Enviada em 18/08/2021

“Se podes olhar, vê. Se podes ver, repara”. Essas foram as palavras grafadas na obra “Ensaio sobre a cegueira”, sobre a autoria do escritor José Saramago. A história retrata a volatilidade das questões éticas e morais de uma sociedade exposta ao caos e ao alinhamento. Sem desconsiderar o caráter distópico da obra, é nítido que a desinformação é socialmente degradante e, enquanto a “cegueira branca” foi causa de tanta bárbara na ficção, a banalização das cirurgias plásticas tem sido um gatilho para o enfraquecimento da população brasileira. Nesse contexto, é notório que a má influência midiática, atrelada à falta de senso crítico e da educação emocional, são fatores motivantes para tal problemática.

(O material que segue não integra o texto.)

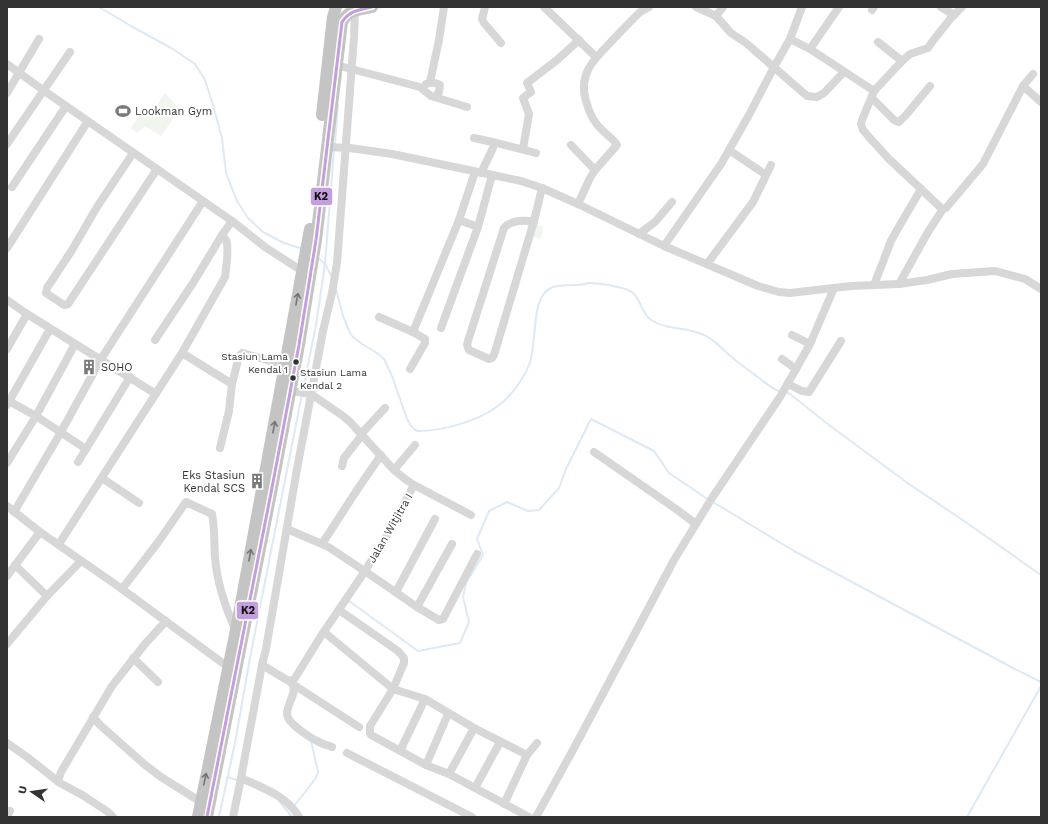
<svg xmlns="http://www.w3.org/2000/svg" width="1048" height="824" font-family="'Work Sans',sans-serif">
  <rect width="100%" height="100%" fill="#fff"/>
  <!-- green -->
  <g fill="#f0f5ed">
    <path d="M165 93 180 109 161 136 145 126 137 133 131 128 145 107 153 111Z"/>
    <path d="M534 223 543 227 541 239 530 236Z"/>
  </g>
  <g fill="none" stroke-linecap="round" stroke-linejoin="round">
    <!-- stream -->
    <g stroke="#dde9f3" stroke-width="2">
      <path d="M99 7 131 26 173 49 195 64 205 80 213 105 222 138 226 173 237 201 248 218 263 232 284 243 303 249"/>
      <path d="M376 8 383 7"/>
      <path d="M335 144 338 105"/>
      <path d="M317 257 325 264 332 277"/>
      <path d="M336 289 343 316 350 333 353 337 362 344 377 353 384 359 392 376 407 419 411 426 415 430 418 431C443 431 478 421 498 406 511 396 523 380 529 365 538 346 529 295 553 287 560 285 569 285 577 285 581 285 585 284 589 283 598 283 627 287 633 293 641 300 642 314 651 320 668 331 688 326 706 336 714 340 722 348 729 355 740 364 751 372 763 381 768 385 774 390 781 392"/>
      <path d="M303 390 316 325 325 264 334 149"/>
      <path d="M785 392 790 394 829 425 909 484 967 523 1041 575"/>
      <path d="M713 502 794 551 1013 668 1041 682"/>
      <path d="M349 602V601L418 651 460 643 469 622 463 597 466 583 483 555 477 539 489 511 507 502 528 511 539 510 559 488 566 469 591 419 654 451 669 473 709 500"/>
      <path d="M227 777 237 780"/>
      <path d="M279 801 292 817"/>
      <path d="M294 806 316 778 318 772 311 741"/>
      <path d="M219 817 235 743 250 658 302 394"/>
      <path d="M967 817 1041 686"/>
    </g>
    <!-- minor -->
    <g stroke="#d7d7d7" stroke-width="8">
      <path d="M485 7 482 19 484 23 501 43"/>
      <path d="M544 7 596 57"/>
      <path d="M696 7 716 16 723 7"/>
      <path d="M941 7 954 15"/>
      <path d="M872 10 874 7"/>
      <path d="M716 16 731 33 746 43 807 96 817 97 824 93 844 72"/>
      <path d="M790 39 810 49 839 7"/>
      <path d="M878 42 902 61"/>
      <path d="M810 49 874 91"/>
      <path d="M7 64 43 90 232 221 265 247 302 271"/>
      <path d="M336 65 420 87 431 96 467 107"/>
      <path d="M430 82 439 40 444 7"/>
      <path d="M426 84C431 82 435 82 440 85L439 92 435 97"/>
      <path d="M1023 86 1041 102"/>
      <path d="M7 93 39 39"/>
      <path d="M872 98 894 120 899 122 906 115 930 86"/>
      <path d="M474 138 497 143 536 153"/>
      <path d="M7 144 70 52"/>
      <path d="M571 145 595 170"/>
      <path d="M327 147 350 148 392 154 521 181 542 188 578 204 664 246 758 286 779 292 790 293 851 286 899 284 927 280 952 274 995 271 1025 279 1041 289"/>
      <path d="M523 149 529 114 523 98 531 92 527 83 557 60 579 40"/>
      <path d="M729 150 766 175"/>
      <path d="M133 153 97 207 72 250 47 288 46 293 64 305 68 304 157 169"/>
      <path d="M481 173 493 148"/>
      <path d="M12 187 66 106"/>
      <path d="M921 189 940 207 943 209"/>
      <path d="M578 204 590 178 595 170 617 145C613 138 601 131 596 123 591 117 588 108 586 101 578 75 593 60 610 43 620 32 630 22 640 12L649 7"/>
      <path d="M534 221C523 221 512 219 504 228L468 341 467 345 469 350 489 359 492 358 494 355 534 221 542 188"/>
      <path d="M478 227 492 175"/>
      <path d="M639 234 655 222 672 202"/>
      <path d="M664 246 721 164 749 115 774 67 790 39 802 7"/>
      <path d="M7 248 88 121"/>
      <path d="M707 264 753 202 771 165"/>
      <path d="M899 284 928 232 943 209 946 208 983 164 1023 86 1033 74"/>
      <path d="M874 285 891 241 897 230 921 189 889 159 869 137 863 130 861 124 862 120 874 91 902 61 910 54 928 48 932 42 951 18 962 7"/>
      <path d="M7 300 27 314 156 394"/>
      <path d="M379 317 413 332 425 339V343L410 369"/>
      <path d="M441 328 478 227 459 220 475 172"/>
      <path d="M413 332 459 220"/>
      <path d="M792 335 810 344"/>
      <path d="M155 340 193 283 222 235 232 221"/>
      <path d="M7 349 27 314"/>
      <path d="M182 353 232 384"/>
      <path d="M782 359 796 369"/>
      <path d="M788 384 802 391 809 392 841 341"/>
      <path d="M290 391 311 394 343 416 350 422 394 470 405 479 414 485 471 515"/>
      <path d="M7 400 36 416 86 449 130 377"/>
      <path d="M7 405 50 329"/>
      <path d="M361 434 385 408"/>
      <path d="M220 448 229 411 232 384 239 356 242 353 246 354 285 365"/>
      <path d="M594 452 676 509 696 524"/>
      <path d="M78 462 86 449"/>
      <path d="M7 463 36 416 75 344"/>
      <path d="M342 466 344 458 362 435"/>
      <path d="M394 470 415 445"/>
      <path d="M102 478 139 503"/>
      <path d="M7 506 40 532 122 589 228 667"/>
      <path d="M14 512 61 432 101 359 203 201"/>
      <path d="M287 529 322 544 330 548 372 576 417 607 439 620 443 619 477 554"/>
      <path d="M59 544 182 353 225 277C226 270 229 247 226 240 225 239 223 236 222 235"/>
      <path d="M322 544 357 490 381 455"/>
      <path d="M15 565 47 596 81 561"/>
      <path d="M7 576 40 532"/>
      <path d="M122 589 159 541 186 502 212 514C215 528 214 543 215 557 217 583 225 607 236 631"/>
      <path d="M396 592 435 519"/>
      <path d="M417 607 452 544"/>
      <path d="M339 610 398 651 404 658V663L393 689 370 726V733L371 735 426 765 449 774 529 817"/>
      <path d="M324 632 393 689 425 699 474 728 527 755"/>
      <path d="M7 644 47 596"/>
      <path d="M133 658 158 682"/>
      <path d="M262 665 287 680 292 681 295 678 321 636 365 571 392 527 414 485"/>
      <path d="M291 683 359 727"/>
      <path d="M293 684C297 694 287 703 287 714 287 723 309 737 317 741 322 744 327 745 332 747"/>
      <path d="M93 717 100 725 144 764 161 777 201 802"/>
      <path d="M7 743 27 757 60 783 84 796 108 812 113 817"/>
      <path d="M400 751 425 699"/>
      <path d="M347 753 472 817"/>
      <path d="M426 765 448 714"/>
      <path d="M449 774 474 728"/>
      <path d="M241 778C263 788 287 796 299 817"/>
      <path d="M58 781 61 772 112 686 145 644 166 621"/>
      <path d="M475 788 500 742"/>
      <path d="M504 804 527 755 537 743"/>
      <path d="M7 816 10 811"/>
      <path d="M233 817 241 778 262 665 266 649 297 469 323 331 332 293 337 263 354 37 355 11"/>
      <path d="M536 817 573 750 674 560 712 498 780 397 796 369 810 344 834 288"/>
    </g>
    <!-- highway -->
    <g stroke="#c4c4c4" stroke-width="12">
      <path d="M322 115 333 17 336 7"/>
      <path d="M198 817 237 625 310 229"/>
      <path d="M207 817 271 493 299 345 316 240 342 22C349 9 358 10 372 7"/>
    </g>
    <!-- bus-1 casing -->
    <g stroke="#fff" stroke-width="6">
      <path id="bus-1" d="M207 817 271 493 299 345 316 240 342 22C350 10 359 10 372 7"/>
    </g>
    <!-- bus-1 -->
    <use href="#bus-1" stroke="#c3a0dd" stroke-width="3"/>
  </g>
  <!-- one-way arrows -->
  <defs><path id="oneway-shaft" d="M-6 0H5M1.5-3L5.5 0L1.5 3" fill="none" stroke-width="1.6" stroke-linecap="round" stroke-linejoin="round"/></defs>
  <g stroke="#747474">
    <use href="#oneway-shaft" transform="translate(297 299) rotate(-79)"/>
    <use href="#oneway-shaft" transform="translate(274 427) rotate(-80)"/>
    <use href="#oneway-shaft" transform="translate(250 555) rotate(-80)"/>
    <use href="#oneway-shaft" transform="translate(205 779) rotate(-78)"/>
  </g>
  <!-- icons -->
  <defs>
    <g id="stadium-bare" transform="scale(1.2)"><path d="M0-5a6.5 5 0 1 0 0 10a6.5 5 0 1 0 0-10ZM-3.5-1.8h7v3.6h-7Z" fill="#7a7a7a" stroke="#fff" stroke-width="2.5" paint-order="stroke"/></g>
    <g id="building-bare" transform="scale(1.2)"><path d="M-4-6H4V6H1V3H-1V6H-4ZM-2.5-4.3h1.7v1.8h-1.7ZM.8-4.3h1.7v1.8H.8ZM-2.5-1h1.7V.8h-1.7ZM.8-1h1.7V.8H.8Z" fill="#7a7a7a" stroke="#fff" stroke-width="2.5" paint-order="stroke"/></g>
  </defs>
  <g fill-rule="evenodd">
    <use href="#stadium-bare" x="123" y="111"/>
    <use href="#building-bare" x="89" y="367"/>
    <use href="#building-bare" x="257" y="481"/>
  </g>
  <!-- markers -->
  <g fill="#333" stroke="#fff" stroke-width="1.5">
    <circle cx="296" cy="362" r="3.5"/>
    <circle cx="293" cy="378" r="3.5"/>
  </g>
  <g text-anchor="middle" stroke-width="4" stroke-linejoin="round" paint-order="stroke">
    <!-- bus labels -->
    <g font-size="10" fill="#333" stroke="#fff" text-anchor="end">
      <text x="288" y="360">Stasiun Lama<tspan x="288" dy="13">Kendal 1</tspan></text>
      <text x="300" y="376" text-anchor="start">Stasiun Lama<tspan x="300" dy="13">Kendal 2</tspan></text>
    </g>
    <!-- poi labels -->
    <g font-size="11" fill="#333" stroke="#fff" text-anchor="start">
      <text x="135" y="115">Lookman Gym</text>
      <text x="101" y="371">SOHO</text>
      <text x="245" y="479" text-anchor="end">Eks Stasiun<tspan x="245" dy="13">Kendal SCS</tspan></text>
    </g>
    <!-- street labels -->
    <g font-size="11" fill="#333" stroke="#fff">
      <text transform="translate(390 528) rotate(-60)" y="4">Jalan Witjitra I</text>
    </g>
  </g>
  <g stroke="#fff" stroke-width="1.5">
    <rect x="310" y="187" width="23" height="19" rx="4" fill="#c3a0dd"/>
    <rect x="236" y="601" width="23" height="19" rx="4" fill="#c3a0dd"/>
  </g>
  <g font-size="11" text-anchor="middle" font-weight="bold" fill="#111">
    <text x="321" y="200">K2</text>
    <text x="248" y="614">K2</text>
  </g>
  <!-- border -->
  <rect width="1048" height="824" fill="none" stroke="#333333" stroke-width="16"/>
  <!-- north arrow -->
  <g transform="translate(32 792) rotate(283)" stroke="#ffffff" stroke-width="3" paint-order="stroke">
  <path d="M0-3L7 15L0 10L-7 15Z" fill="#333333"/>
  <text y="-6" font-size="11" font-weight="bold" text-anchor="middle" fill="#333333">U</text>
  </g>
</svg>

Primordialmente, vale ressaltar que a mídia tem grande poder nas decisões pessoais e coletivas da população. Neste viés, o filósofo francês Pierre Bordieri em seu livro “O Poder simbólico”, define o mecanismo democráticos, tais como a mídia, não devem se tornar instrumento de opressão, uma vez que foram feitas para garantir a harmonização social. Nesse sentido, compreende-se que, ao implementar um falso ideal de beleza nas mentes dos brasileiros, a mídia, por suas diversas vias, estabelece a busca por um padrão estético irreal à grande parcela da sociedade, o que leva que leva-se aos altos índices de cirurgias plástica animais e a banalização das cirurgias plásticas.

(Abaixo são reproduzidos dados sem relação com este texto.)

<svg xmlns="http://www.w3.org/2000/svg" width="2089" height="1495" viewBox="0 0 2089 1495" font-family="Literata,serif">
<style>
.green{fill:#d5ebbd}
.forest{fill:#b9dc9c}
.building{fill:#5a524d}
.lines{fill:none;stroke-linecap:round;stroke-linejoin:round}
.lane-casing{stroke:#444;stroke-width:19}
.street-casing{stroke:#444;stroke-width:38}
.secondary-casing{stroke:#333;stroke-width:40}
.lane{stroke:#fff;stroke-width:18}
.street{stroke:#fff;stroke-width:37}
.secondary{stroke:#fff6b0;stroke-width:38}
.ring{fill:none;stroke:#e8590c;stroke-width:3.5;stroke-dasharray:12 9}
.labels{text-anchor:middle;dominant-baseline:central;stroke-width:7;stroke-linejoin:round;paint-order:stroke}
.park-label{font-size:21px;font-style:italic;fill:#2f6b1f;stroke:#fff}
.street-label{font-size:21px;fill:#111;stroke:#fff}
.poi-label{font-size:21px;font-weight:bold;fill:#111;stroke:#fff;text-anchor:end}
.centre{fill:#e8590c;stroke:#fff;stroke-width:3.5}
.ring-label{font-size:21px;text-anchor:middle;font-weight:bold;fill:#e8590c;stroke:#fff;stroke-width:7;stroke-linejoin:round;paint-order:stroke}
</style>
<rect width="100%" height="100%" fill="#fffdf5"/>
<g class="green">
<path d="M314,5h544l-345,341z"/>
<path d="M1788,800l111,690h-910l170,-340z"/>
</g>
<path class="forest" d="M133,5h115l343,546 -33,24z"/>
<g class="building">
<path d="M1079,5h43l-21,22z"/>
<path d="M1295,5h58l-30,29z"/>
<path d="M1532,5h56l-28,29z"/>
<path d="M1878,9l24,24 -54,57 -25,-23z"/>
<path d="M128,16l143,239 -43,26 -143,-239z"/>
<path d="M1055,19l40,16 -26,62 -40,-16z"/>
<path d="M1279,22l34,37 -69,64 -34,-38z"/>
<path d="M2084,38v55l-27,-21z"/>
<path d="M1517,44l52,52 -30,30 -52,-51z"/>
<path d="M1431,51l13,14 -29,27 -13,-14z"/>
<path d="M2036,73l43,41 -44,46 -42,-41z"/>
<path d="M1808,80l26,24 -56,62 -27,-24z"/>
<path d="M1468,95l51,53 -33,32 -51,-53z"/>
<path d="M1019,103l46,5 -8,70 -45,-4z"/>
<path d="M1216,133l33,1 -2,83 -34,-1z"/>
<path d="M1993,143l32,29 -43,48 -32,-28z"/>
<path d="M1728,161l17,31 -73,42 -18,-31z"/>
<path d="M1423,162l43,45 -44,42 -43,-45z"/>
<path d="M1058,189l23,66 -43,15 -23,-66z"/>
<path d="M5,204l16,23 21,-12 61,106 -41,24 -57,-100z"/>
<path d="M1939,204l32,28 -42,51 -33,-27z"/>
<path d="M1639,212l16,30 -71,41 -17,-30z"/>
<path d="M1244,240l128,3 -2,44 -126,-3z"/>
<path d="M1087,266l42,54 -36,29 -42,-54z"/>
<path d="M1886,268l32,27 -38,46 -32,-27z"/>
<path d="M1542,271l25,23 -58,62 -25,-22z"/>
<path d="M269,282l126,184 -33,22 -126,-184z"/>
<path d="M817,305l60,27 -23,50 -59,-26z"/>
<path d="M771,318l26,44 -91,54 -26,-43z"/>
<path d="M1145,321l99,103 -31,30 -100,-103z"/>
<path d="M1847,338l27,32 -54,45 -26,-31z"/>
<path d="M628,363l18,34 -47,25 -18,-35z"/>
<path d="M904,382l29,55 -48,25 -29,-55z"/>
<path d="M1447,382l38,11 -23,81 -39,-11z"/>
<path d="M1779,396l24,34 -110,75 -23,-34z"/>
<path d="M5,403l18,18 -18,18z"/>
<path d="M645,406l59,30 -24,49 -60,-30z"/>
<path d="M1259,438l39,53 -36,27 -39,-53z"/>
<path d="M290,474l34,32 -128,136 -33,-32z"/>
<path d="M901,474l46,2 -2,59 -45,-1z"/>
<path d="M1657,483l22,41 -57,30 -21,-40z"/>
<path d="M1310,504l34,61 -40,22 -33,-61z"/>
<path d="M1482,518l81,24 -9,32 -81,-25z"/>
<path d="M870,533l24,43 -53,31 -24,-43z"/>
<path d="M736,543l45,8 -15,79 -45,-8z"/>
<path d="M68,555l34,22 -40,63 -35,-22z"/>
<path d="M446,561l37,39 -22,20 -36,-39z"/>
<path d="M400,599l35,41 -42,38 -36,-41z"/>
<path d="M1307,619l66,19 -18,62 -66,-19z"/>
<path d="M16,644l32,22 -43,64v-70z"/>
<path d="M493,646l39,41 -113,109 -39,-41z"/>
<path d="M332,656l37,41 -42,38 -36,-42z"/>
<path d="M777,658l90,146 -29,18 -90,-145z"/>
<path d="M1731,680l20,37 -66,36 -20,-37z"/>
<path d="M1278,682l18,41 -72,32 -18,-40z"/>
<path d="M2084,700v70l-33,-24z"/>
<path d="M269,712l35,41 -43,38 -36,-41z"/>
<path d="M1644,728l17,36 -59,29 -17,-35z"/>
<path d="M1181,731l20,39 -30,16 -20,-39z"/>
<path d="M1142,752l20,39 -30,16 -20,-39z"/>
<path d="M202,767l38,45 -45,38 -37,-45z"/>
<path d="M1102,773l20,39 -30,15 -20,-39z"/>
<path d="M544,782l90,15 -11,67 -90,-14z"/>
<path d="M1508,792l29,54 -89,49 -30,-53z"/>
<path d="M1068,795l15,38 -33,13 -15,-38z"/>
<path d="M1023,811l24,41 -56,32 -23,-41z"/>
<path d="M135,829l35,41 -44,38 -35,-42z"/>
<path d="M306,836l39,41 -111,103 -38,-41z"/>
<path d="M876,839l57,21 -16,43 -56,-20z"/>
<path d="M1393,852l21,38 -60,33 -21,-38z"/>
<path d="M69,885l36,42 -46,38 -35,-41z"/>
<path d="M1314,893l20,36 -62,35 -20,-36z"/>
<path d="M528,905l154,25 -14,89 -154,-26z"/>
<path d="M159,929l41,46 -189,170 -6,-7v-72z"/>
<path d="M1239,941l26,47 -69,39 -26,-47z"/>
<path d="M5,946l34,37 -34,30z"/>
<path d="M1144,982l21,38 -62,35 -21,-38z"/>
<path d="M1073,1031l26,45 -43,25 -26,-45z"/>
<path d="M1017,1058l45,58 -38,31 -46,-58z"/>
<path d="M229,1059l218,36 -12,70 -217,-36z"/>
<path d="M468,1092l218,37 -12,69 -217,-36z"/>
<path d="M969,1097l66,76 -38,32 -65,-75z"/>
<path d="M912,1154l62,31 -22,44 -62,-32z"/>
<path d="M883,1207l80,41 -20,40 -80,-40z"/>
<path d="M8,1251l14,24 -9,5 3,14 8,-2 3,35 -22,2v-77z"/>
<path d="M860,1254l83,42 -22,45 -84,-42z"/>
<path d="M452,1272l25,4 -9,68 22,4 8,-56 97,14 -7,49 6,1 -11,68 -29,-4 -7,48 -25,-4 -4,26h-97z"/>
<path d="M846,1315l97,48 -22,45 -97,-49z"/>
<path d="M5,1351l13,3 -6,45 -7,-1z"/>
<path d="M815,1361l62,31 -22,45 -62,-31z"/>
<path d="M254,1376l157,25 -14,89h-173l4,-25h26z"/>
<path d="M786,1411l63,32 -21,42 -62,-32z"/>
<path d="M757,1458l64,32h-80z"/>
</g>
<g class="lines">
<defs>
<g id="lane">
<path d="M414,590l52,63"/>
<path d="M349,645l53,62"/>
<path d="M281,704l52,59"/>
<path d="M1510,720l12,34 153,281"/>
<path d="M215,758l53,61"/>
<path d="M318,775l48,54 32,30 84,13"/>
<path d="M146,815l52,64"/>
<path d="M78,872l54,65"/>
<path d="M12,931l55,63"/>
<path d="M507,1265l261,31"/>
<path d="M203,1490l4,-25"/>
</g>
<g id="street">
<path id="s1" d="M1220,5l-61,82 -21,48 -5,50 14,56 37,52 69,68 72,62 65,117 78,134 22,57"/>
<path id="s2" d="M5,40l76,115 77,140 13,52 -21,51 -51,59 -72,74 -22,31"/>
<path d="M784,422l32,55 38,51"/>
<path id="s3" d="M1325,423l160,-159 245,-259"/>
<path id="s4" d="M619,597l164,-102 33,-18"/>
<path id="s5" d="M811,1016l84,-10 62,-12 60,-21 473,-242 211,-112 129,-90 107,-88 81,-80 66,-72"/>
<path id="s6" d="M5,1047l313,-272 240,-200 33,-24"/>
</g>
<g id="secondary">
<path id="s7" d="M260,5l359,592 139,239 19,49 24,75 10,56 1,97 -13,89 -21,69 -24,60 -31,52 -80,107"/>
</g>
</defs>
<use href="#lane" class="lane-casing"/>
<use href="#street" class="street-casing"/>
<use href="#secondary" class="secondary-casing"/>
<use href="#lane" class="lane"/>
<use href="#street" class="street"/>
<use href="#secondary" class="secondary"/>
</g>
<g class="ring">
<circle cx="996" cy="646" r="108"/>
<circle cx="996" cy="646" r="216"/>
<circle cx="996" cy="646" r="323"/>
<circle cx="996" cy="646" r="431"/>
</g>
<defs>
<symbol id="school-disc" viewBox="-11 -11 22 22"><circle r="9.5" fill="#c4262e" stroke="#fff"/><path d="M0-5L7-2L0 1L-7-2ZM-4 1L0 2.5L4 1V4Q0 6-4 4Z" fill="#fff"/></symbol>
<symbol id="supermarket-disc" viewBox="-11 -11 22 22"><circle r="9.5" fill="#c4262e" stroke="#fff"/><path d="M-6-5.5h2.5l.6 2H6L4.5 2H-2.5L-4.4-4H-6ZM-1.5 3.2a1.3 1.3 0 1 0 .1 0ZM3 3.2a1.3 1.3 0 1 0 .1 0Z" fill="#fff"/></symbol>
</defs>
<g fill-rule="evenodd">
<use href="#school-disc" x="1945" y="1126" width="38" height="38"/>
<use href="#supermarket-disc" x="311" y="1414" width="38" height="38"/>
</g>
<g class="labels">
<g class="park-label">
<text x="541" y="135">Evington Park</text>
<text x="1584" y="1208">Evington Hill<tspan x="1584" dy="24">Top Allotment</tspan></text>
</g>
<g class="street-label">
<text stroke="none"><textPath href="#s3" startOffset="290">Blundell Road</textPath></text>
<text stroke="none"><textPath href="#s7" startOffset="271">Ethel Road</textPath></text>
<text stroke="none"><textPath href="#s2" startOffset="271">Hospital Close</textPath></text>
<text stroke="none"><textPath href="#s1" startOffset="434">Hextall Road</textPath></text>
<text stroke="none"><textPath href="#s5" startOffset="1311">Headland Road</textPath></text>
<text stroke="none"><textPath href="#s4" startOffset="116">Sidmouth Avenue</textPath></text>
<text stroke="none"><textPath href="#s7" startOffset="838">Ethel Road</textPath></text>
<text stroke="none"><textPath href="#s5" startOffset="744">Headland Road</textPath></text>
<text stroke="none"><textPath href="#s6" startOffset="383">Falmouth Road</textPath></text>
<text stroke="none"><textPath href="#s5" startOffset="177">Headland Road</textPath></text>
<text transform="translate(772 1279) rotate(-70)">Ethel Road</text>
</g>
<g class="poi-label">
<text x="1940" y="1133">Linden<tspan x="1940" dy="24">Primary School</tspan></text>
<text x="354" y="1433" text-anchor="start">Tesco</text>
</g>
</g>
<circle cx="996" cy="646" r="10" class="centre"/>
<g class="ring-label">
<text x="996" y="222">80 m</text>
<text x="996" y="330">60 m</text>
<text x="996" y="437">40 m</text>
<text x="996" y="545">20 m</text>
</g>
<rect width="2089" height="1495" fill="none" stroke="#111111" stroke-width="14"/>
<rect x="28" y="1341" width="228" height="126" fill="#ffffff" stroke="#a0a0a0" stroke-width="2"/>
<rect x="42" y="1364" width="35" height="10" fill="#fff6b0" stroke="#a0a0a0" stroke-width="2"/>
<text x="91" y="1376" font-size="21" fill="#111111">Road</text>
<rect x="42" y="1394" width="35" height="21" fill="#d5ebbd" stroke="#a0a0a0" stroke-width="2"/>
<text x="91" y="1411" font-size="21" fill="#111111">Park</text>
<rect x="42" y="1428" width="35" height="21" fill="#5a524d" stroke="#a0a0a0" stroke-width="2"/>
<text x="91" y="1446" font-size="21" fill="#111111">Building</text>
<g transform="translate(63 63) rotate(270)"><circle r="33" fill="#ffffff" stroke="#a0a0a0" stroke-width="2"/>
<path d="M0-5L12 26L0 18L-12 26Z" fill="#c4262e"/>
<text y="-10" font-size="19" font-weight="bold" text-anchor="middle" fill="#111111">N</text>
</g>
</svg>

Nota-se, outrossim, que para sofrer tal influência midiática, a população brasileira carrega uma lacuna educacional direcionada à construção do senso crítico e emocional. Desse modo, consoante as palavras do educador Paulo Freire, “se a educação sozinha não transforma a sociedade, sem ela tampouco a sociedade muda”. Dessa maneira, é notória a necessidade do desenvolvimento socioemocional desde a infância, visto que reconhecer as diferentes belezas de um país miscigenado, como o Brasil, e entender os fatores prejudiciais da trivialização das cirurgias plásticas como forma de padronizar a estética são essenciais para a formação de uma sociedade mais saudável físico e mentalmente. Assim, é fundamental a intervenção socioestatal para solucionar as questões em debate.

Portanto, é mister a atuação do governo para combatê-lo. Diante disso, o Ministério da Comunicação deve reverter a padronização estética criada pela mídia, por meio da divulgação de vídeos em redes sociais, com o auxílio de influenciadores digitais. Para tal, os vídeos devem contar a presença de cidades que já passaram por problemas com as cirurgias plásticas, como a youtuber Evely Regey, que depois de passar por um procedimento acabou passando por complicações. Além disso, é necessário que aconteçam aulas nas escolas sobre educação crítica. Mediante a ações concretas, a cegueira Branca ficará apenas na literatura.